• **YOUR ASSIGNMENT**
Provide only the number of lines in the listing that contain the string "user".

• **DATA TO PROCESS**
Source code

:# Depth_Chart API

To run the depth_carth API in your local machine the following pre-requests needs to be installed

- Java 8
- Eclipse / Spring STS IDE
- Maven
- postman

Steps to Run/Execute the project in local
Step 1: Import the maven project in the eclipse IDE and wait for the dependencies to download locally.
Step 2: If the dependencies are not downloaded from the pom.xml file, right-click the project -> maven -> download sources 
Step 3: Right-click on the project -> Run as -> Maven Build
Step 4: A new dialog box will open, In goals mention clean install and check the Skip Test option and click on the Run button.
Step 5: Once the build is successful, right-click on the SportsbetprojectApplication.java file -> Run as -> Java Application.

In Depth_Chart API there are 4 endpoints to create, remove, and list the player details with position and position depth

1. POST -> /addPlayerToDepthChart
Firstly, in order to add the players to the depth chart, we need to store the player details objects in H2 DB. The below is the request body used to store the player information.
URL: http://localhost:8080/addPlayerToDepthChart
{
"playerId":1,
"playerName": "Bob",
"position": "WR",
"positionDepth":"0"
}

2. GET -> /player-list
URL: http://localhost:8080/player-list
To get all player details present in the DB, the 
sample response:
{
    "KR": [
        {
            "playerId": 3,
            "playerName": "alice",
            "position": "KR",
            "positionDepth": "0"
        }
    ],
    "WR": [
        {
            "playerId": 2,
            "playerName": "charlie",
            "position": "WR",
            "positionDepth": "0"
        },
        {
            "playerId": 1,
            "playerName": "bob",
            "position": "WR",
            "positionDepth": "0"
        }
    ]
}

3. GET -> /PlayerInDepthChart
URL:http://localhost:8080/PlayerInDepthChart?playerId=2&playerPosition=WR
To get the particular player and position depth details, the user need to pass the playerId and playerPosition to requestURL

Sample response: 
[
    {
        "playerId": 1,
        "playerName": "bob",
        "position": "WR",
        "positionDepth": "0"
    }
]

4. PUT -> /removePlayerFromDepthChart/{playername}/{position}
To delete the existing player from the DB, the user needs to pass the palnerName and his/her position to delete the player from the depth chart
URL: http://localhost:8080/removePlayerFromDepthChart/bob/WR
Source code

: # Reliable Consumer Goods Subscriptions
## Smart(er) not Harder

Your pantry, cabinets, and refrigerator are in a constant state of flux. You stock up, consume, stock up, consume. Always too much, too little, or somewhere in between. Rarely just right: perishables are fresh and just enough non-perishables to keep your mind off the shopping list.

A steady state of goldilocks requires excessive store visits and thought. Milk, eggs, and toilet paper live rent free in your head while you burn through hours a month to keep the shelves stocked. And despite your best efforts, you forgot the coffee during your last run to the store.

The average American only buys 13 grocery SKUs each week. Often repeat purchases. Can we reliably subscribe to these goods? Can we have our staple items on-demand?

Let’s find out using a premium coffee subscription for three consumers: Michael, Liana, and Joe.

• **YOUR SOLUTION**
2